LISTED ENTRIES —
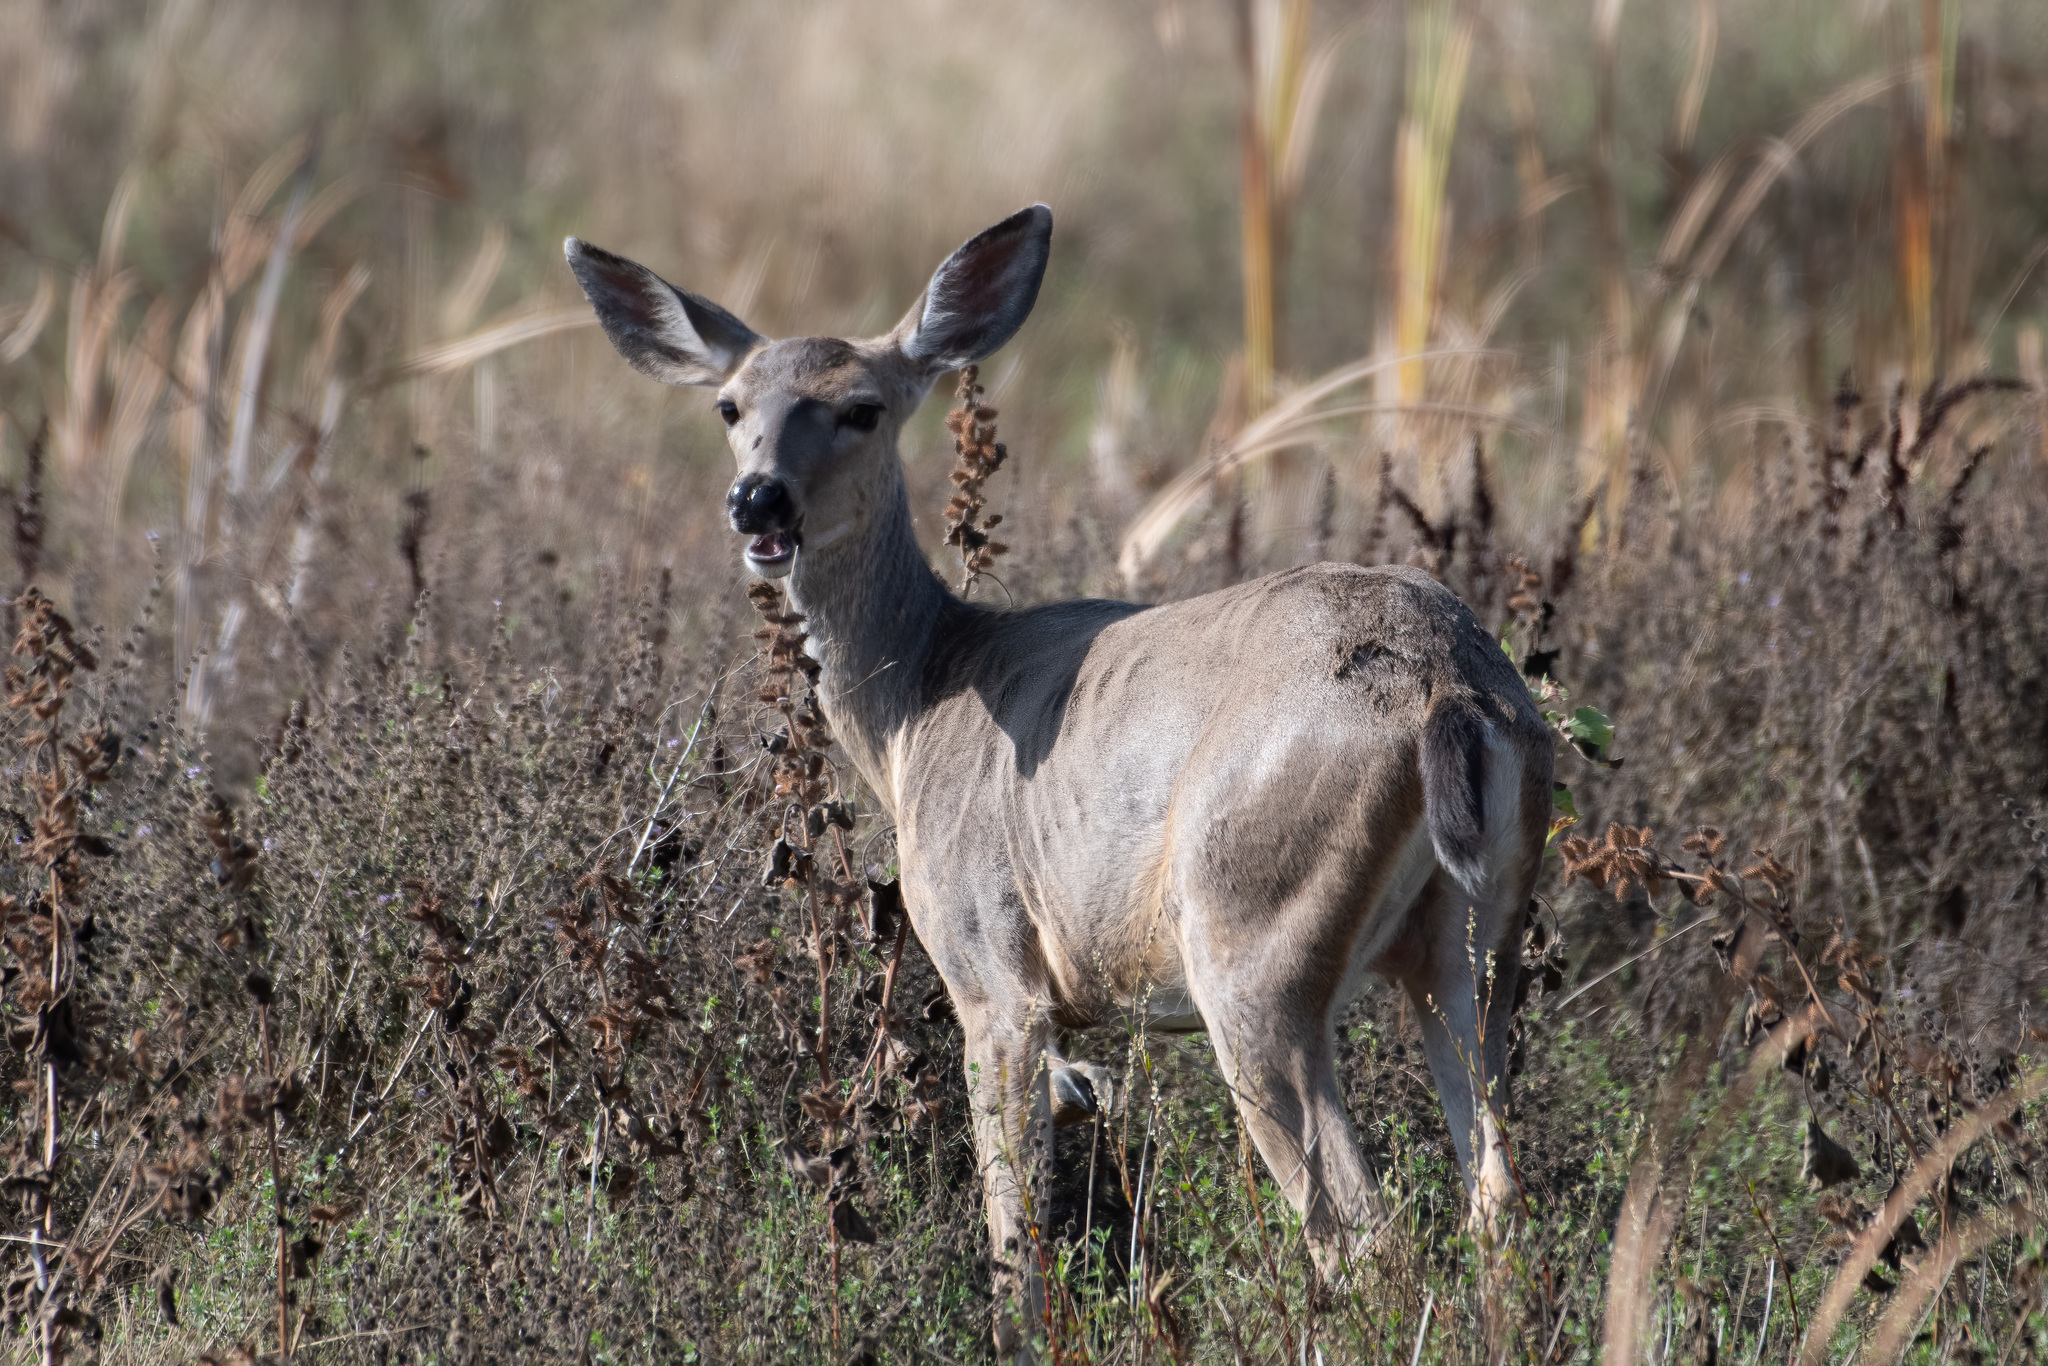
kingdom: Animalia
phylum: Chordata
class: Mammalia
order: Artiodactyla
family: Cervidae
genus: Odocoileus
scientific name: Odocoileus hemionus
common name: Mule deer
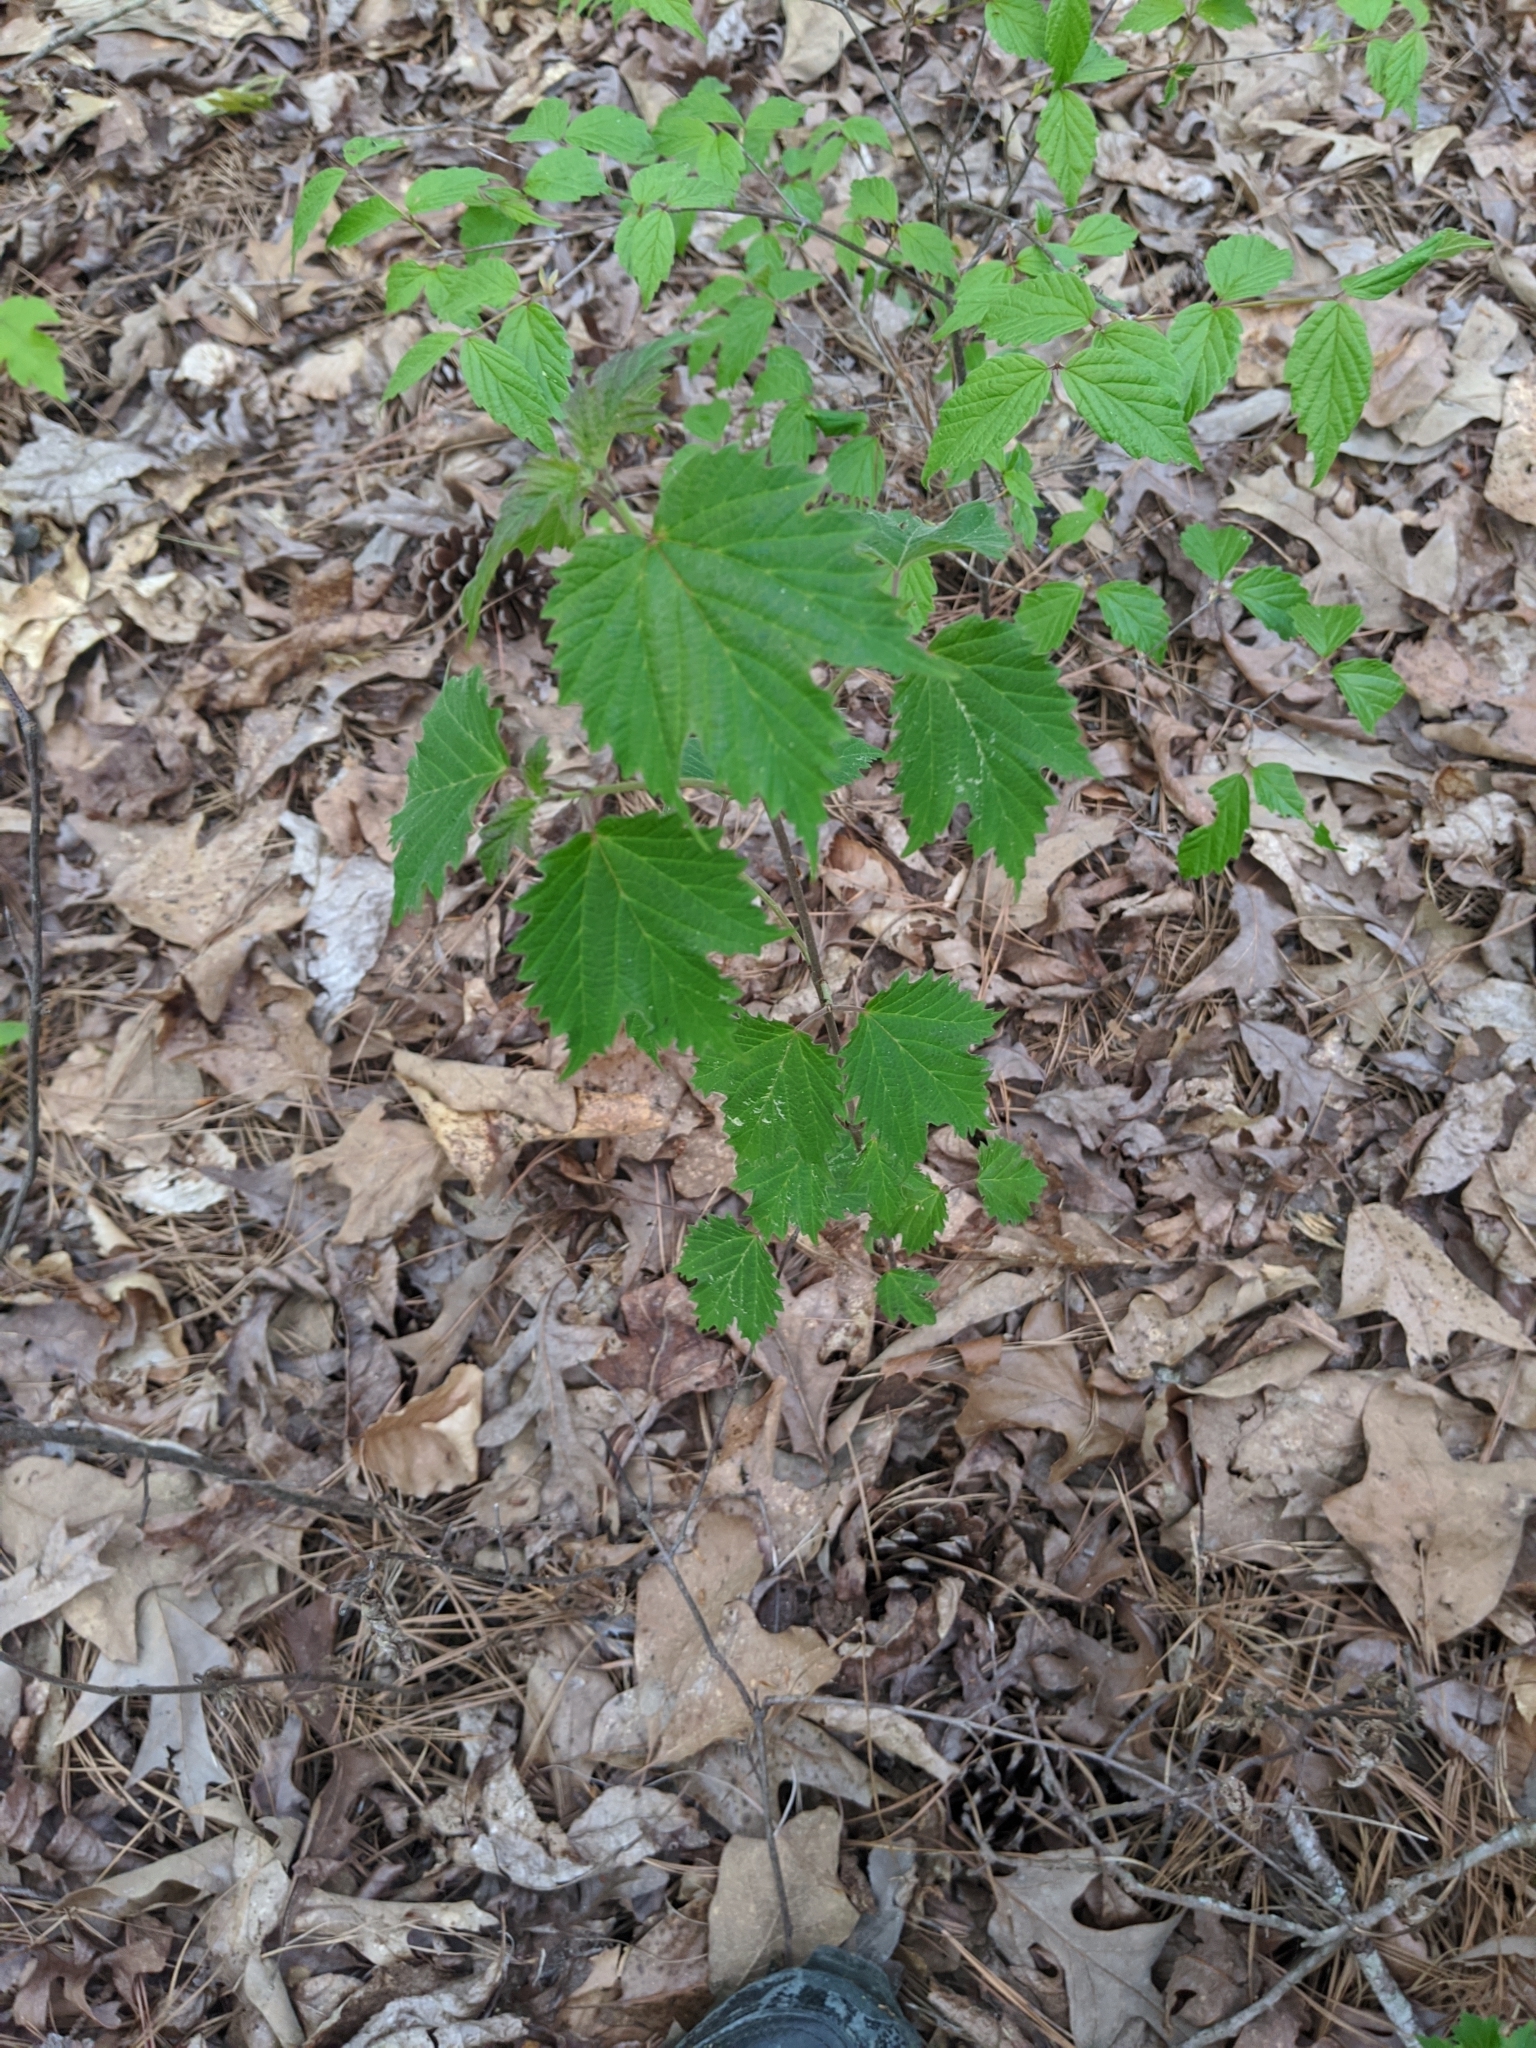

EXERCISE INSTRUCTIONS — Retype every line of the material above word for word, leaving out the pictures.

RESPONSE TO THE EXERCISE —
kingdom: Animalia
phylum: Chordata
class: Mammalia
order: Artiodactyla
family: Cervidae
genus: Odocoileus
scientific name: Odocoileus hemionus
common name: Mule deer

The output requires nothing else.